Connection established ...
com.mysql.cj.jdbc.ClientPreparedStatement: CREATE DATABASE YelpDemo
If you go to your mqSql server and use the "show databases" command you should now see a "YelpDemo" database. Let's comment out the method call so we don't run into an error when running the code again since the database already exists. Now creating the table for business is going to be the same as creating the database except the command string is going to be different. Instead of taking all the field from each business, let's just take some that might be useful, such as business_id, name, review_count, stars, and category. We also need to create a method to choose which database we want to put our table into, which will be the same as our pickDB method except for the string command we're going to be using.
public static void pickDB(Connection conn){
PreparedStatement statement = null;
String useDatabase = **"USE YelpDemo";**
try{
statement = conn.prepareStatement(useDatabase);
System.out.println(statement);
statement.executeUpdate();
}catch(SQLException e){
e.printStackTrace();
}
}
Calling both of these methods, our console should show the "use YelpDemo" and create table mySql commands we used.
To import the data we're going to use a combination of the JSON parser from simple-json and BufferedReader, since the Yelp dataset has each of the business objects on their own line and they are not help in a single top-level array. To start the JSONParser and a set for each business object needs to be created.
JSONParser parser = new JSONParser();
HashSet<String[]> data = new HashSet<>();
Then it is just a matter of reading each line in, parsing is with the parse method and getting the desired fields, such as
reader = new BufferedReader(new FileReader(filename));
String line = reader.readLine();
while (line != null) {
System.out.println(line);
**JSONObject business = (JSONObject) parser.parse(line);**
line = reader.readLine();
// business_id, name, review_count, stars, and category
String business_id = (String) **business.get("business_id")**;
System.out.println(business_id);
After each desired field is retrieved we can save them as a list and store that list in the set for our businesses. Returning that set to our main, we can use that object to create each of our insert commands for mySql.
To import data into mySql we need to create a method to iterate through our data and add each record as an insert. Our query is going to be
String insertQuery = "INSERT INTO Business VALUES (?, ?, ?, ?, ?)";
The ? will be filled in by each of our records using the set method (e.g. setString(), setDouble()).
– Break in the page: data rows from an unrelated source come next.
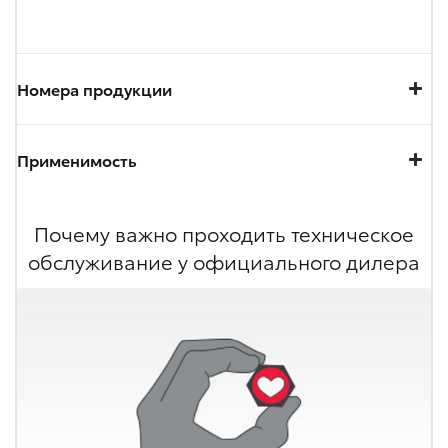
Номера продукции
Применимость
Почему важно проходить техническое
обслуживание у официального дилера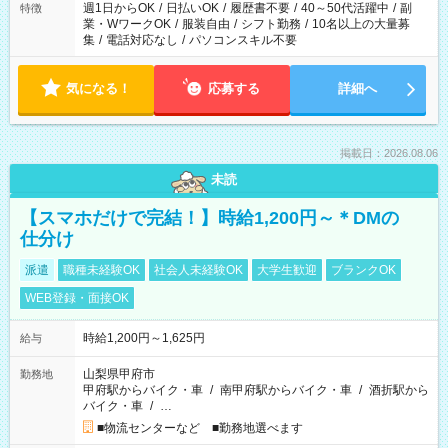
週1日からOK
/
日払いOK
/
履歴書不要
/
40～50代活躍中
/
副
特徴
業・WワークOK
/
服装自由
/
シフト勤務
/
10名以上の大量募
集
/
電話対応なし
/
パソコンスキル不要
気になる！
応募する
詳細へ
掲載日：2026.08.06
未読
【スマホだけで完結！】時給1,200円～＊DMの
仕分け
派遣
職種未経験OK
社会人未経験OK
大学生歓迎
ブランクOK
WEB登録・面接OK
時給1,200円～1,625円
給与
山梨県甲府市
勤務地
甲府駅からバイク・車
/
南甲府駅からバイク・車
/
酒折駅から
バイク・車
/
…
■物流センターなど ■勤務地選べます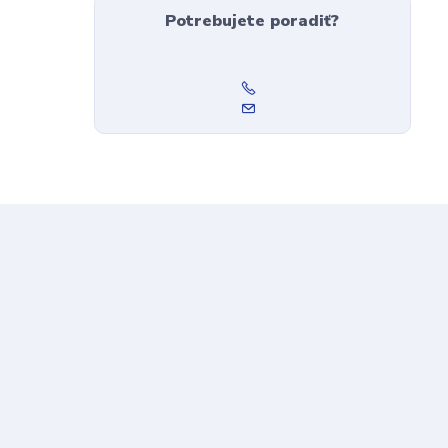
Potrebujete poradiť?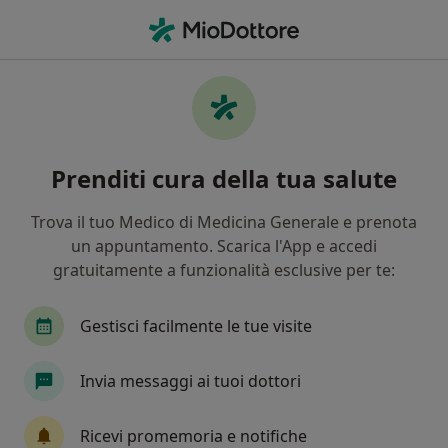
Men
Pitiriasi Versicolor • Bari, BA
Filters
• 1
Assicurazione
Map
Specialisti in trattamento Pitiriasi versicolor
Prenditi cura della tua salute
a Bari
In che modo ordiniamo i risultati
Trova il tuo Medico di Medicina Generale e prenota
un appuntamento. Scarica l'App e accedi
gratuitamente a funzionalità esclusive per te:
Che specializzazione stai cercando?
Dermatologo
Medico estetico
Tricologo
Gestisci facilmente le tue visite
Invia messaggi ai tuoi dottori
Ricevi promemoria e notifiche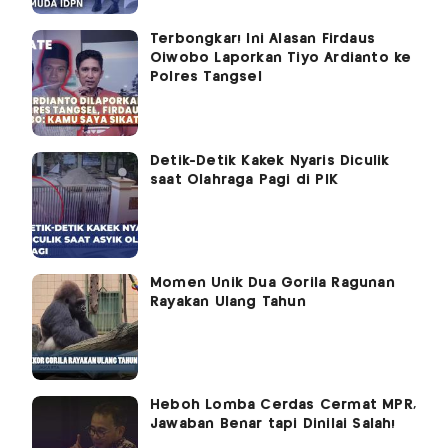
Terbongkar! Ini Alasan Firdaus
Oiwobo Laporkan Tiyo Ardianto ke
Polres Tangsel
Detik-Detik Kakek Nyaris Diculik
saat Olahraga Pagi di PIK
Momen Unik Dua Gorila Ragunan
Rayakan Ulang Tahun
Heboh Lomba Cerdas Cermat MPR,
Jawaban Benar tapi Dinilai Salah!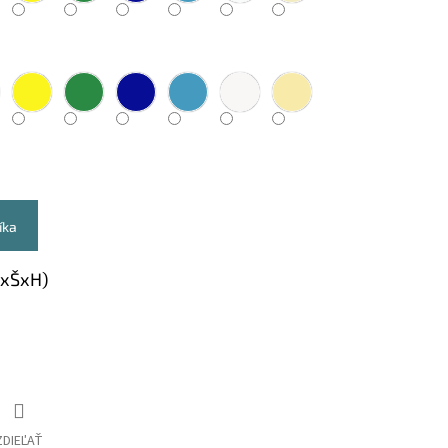
íka
VxŠxH)
ZDIEĽAŤ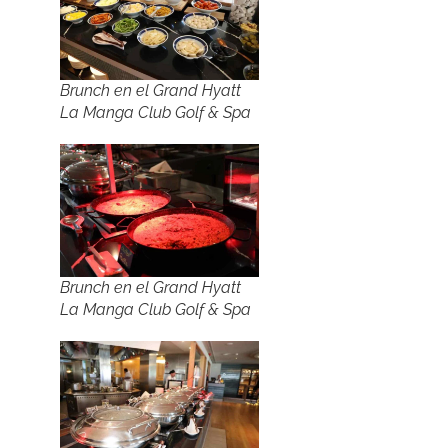
Brunch en el Grand Hyatt
La Manga Club Golf & Spa
Brunch en el Grand Hyatt
La Manga Club Golf & Spa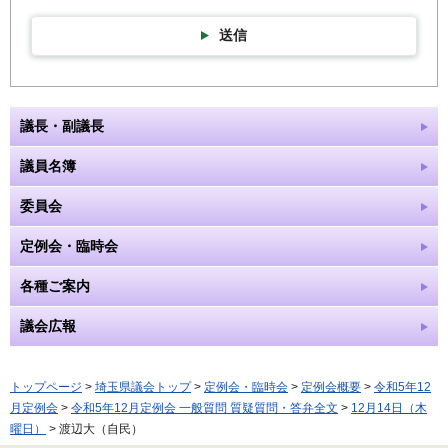
送信
議長・副議長
議員名簿
委員会
定例会・臨時会
各種ご案内
議会広報
トップページ
>
埼玉県議会トップ
>
定例会・臨時会
>
定例会概要
>
令和5年12
月定例会
>
令和5年12月定例会 一般質問 質疑質問・答弁全文
>
12月14日（木
曜日）
> 渡辺大（自民）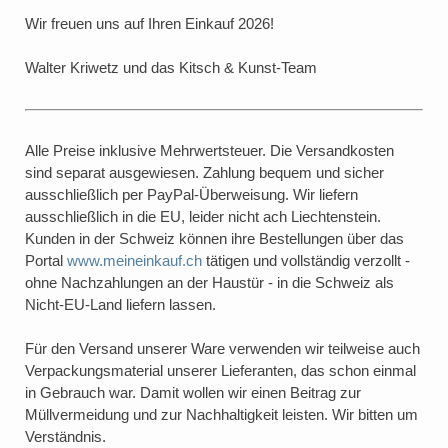
Wir freuen uns auf Ihren Einkauf 2026!
Walter Kriwetz und das Kitsch & Kunst-Team
Alle Preise inklusive Mehrwertsteuer. Die Versandkosten
sind separat ausgewiesen. Zahlung bequem und sicher
ausschließlich per PayPal-Überweisung. Wir liefern
ausschließlich in die EU, leider nicht ach Liechtenstein.
Kunden in der Schweiz können ihre Bestellungen über das
Portal
www.meineinkauf.ch
tätigen und vollständig verzollt -
ohne Nachzahlungen an der Haustür - in die Schweiz als
Nicht-EU-Land liefern lassen.
Für den Versand unserer Ware verwenden wir teilweise auch
Verpackungsmaterial unserer Lieferanten, das schon einmal
in Gebrauch war. Damit wollen wir einen Beitrag zur
Müllvermeidung und zur Nachhaltigkeit leisten. Wir bitten um
Verständnis.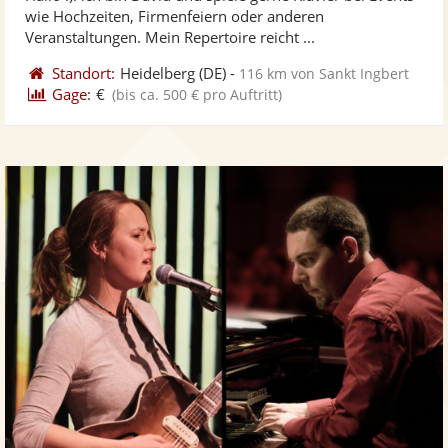
Fotos
Vi
5
wie Hochzeiten, Firmenfeiern oder anderen
bereit
ber
Sternen
Veranstaltungen. Mein Repertoire reicht ...
Standort:
Heidelberg
(DE)
-
116 km von Sankt Ingbert
Gage:
€
(bis ca. 500 € pro Auftritt)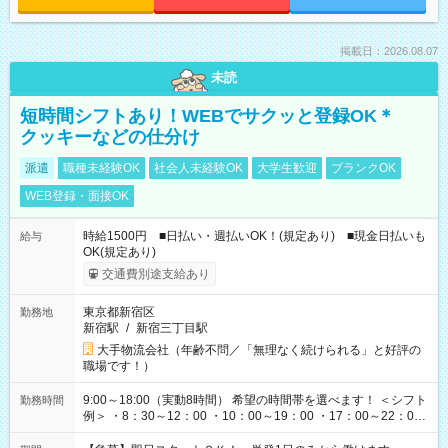
掲載日：2026.08.07
未読
短時間シフトあり！WEBでサクッと登録OK＊
クッキーなどの仕分け
派遣
職種未経験OK
社会人未経験OK
大学生歓迎
ブランクOK
WEB登録・面接OK
時給1500円 ■日払い・週払いOK！(規定あり) ■現金日払いも
給与
OK(規定あり)
交通費別途支給あり
東京都新宿区
勤務地
新宿駅
/
新宿三丁目駅
大手物流会社（年齢不問／「無理なく続けられる」と好評の
職場です！）
9:00～18:00（実動8時間） 希望の時間帯を選べます！ ＜シフト
勤務時間
例＞ ・8：30～12：00 ・10：00～19：00 ・17：00～22：00
・13：00～22：00 ・22：00～翌6：00 など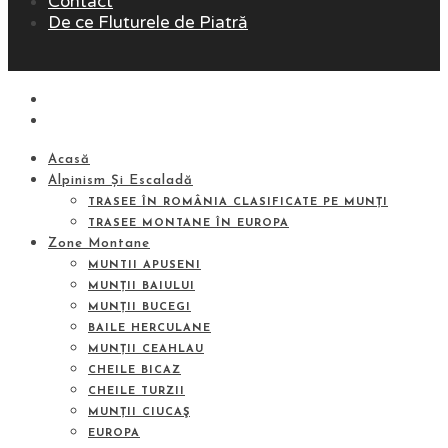
Contact
De ce Fluturele de Piatră
Acasă
Alpinism Și Escaladă
TRASEE ÎN ROMÂNIA CLASIFICATE PE MUNȚI
TRASEE MONTANE ÎN EUROPA
Zone Montane
MUNTII APUSENI
MUNȚII BAIULUI
MUNȚII BUCEGI
BAILE HERCULANE
MUNȚII CEAHLAU
CHEILE BICAZ
CHEILE TURZII
MUNȚII CIUCAŞ
EUROPA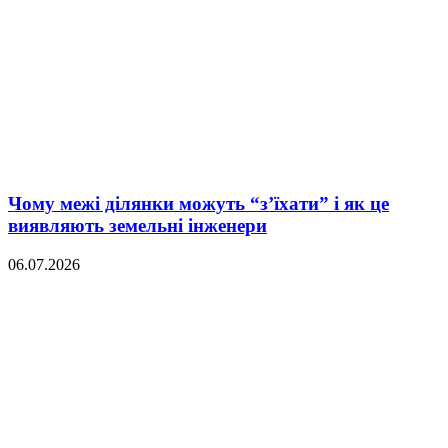
Чому межі ділянки можуть “з’їхати” і як це
виявляють земельні інженери
06.07.2026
The resulting method should look something like the following:
public static void insertBusinesses(Connection conn, HashSet<String[]> data){
PreparedStatement statement = null;
String insertQuery = "INSERT INTO Business VALUES (?, ?, ?, ?, ?)";
try{
// business_id, name, review_count, stars, and category
Iterator<String[]> it = data.iterator();
while (it.hasNext()) {
String[] fields = it.next();
statement = conn.prepareStatement(insertQuery);
statement.setString(1, fields[0]);
statement.setString(2, fields[1]);
statement.setLong(3, Long.parseLong(fields[2]));
statement.setDouble(4, Double.parseDouble(fields[3]));
statement.setString(5, fields[4]);
System.out.println(statement);
statement.executeUpdate();
}
}catch (SQLException ex){
ex.printStackTrace();
}
}
Using the "select * from Business;" command in the terminal, we should see all the records from our json file in mySql.